Muitas vezes, quando começamos uma nova relação ou nos sentimos disponíveis para ela, fazemos projeções, a maioria delas relativas ao outro. Estabelecemos características, desejos, limites, muitos deles injustos ou irreais. É a nossa mente trabalhando por conta própria. No entanto, a principal pegunta que devemos fazer a nós mesmos quando pensamos em estabelecer uma nova empreitada amorosa é: "como é que as minhas inseguranças pessoais irão arruinar essa relação?"
Sim, é exatamente isso. Essa é a crase sanguínea da questão. E passo a deslindar o motivo.
Normalmente quando entramos em novas relações, acreditamos nos tornar cegos às nossas feridas e elas invariavelmente ressurgem nesse novo laço. O que fazemos, mesmo que inconscientemente, é então culpar o que estamos vivendo por não oferecer o remédio para o que ocorreu no passado. As feridas antigas então passam a interferir e se tornar fardo para pessoas que sequer conhecíamos.
E é por isso que o luto é tão importante. Porque é adulto e saudável a sua maneira, por mais doloroso que seja. O salto de uma relação para a outra demonstra apenas uma coisa: dependência emocional. A incapacidade de viver bem apenas consigo mesmo. E isso é claramente uma patologia.
A transferência das expectativas afetivas e amorosas de uma pessoa para a outra, não trata a questão, pois é preciso compreender e digerir tudo o que ocorreu a fim de "realmente" estar disponível emocionalmente, sob pena dos fantasmas compartibilizados um dia surgirem ainda mais fortes e imprevisivelmente. E acredite...isso irá ocorrer em algum momento.
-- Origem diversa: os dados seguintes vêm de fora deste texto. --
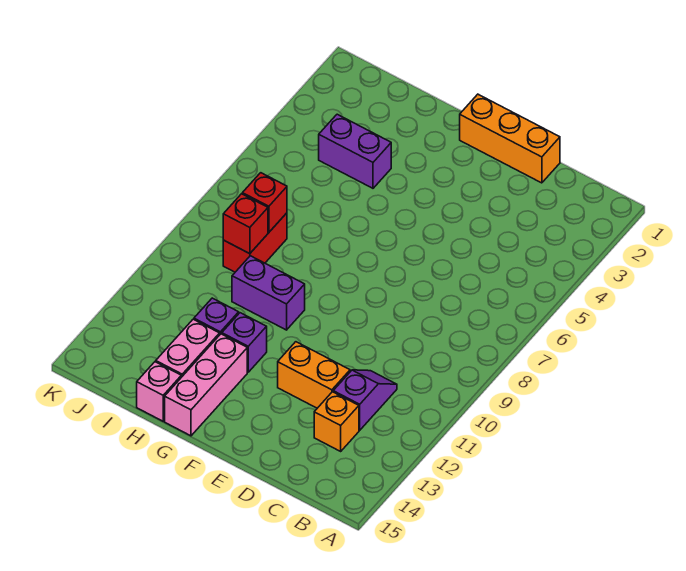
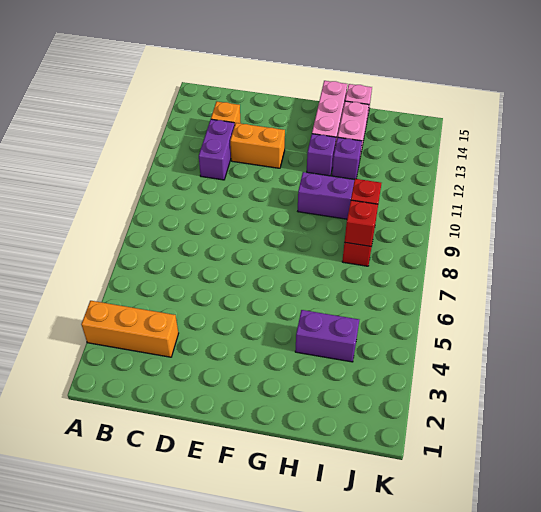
purple slope C11:C12 level 1 top 12 -> purple brick C11:C12 level 1
orange brick D1:F1 level 1 -> orange brick A3:C3 level 1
Ao longo da vida vamos acumulando bagagens emocionais que nem sempre ficam na superfície. Toda a visão propalada pela propaganda e pelas redes sociais atualmente é a de que as relações podem ser criadas e desfeitas rapidamente sem a menor consequência. Aplicativos de encontros, DMs silenciosas, curtidas aos milhares, o fomento à necessidade doentia de atenção. Isso evidentemente promove o narcisismo e a imprevidência, na medida em que se glorifica que apenas o "eu" deve ser atendido e que a responsabilidade por qualquer fracasso emocional é do outro.
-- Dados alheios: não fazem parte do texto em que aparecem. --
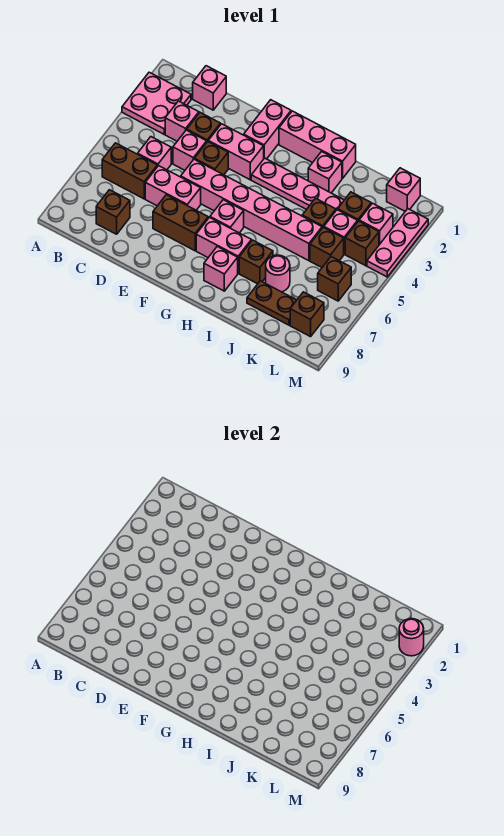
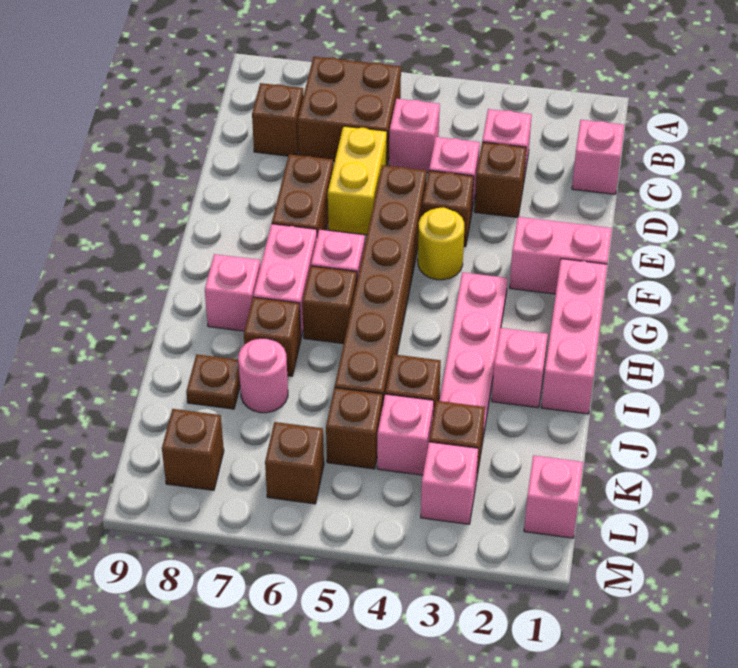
pink plate A2:B3 level 1 -> none
brown brick B6:C6 level 1 -> brown brick B6:C7 level 1
pink brick D6:E6 level 1 -> yellow brick D6:E6 level 1
pink brick E3:F3 level 1 -> none
pink brick E5:J5 level 1 -> brown brick E5:J5 level 1
none -> yellow round brick F4 level 1
brown plate J8:K8 level 1 -> brown plate J8 level 1
brown brick L4 level 1 -> brown brick H6 level 1
pink plate M2:M4 level 1 -> none
pink round brick M2 level 2 -> none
Para encerrar um livro, precisamos virar suas páginas, mas fechá-lo sem o compreender totalmente irá impender uma nova leitura. E uma nova leitura, e uma nova leitura. E é por isso que muitas pessoas repetem na relação seguinte exatamente o mesmo comportamento que deixaram para trás. Por vezes escolhem até pessoas com aparência física e mentalidade similar. Não é raro escutarmos de mulheres que preferem os "bad boys", e de homens que se sentem atraídos por mulheres com comportamento "vulgar". Depois, quando não funciona, adivinhem em quem será depositada a culpa?
Sim, nossas inseguranças e feridas normalmente contribuem para destruir novas relações e oportunidades (que muitos acreditam serem infinitas). Por isso muitas mulheres se tornam hipergâmicas, e veêm o parceiro como um plano de aposentadoria, e muitos homens tentam recuperar a juventude comprando carros esportes e se relacionando com meninas 20 ou 30 anos mais jovens.
É imperativo, no processo de cura e transição, entender que nossa bagagem é só nossa, que aquele divã é apenas nosso, e viver o luto das perdas e derrotas que experimentamos. Sem isso não há redenção ou recomeço. Há "continuidade", mesmo que não pareça. Ao assumirmos a responsabilidade por nossos atos e assim compreendê-los, damos o único passo possível na direção da saúde mental e de uma nova história. Não adianta colocar tudo dentro de uma caixa e empurrá-la para baixo da cama. Um dia ela se mexe...e o monstro coloca as garras para fora.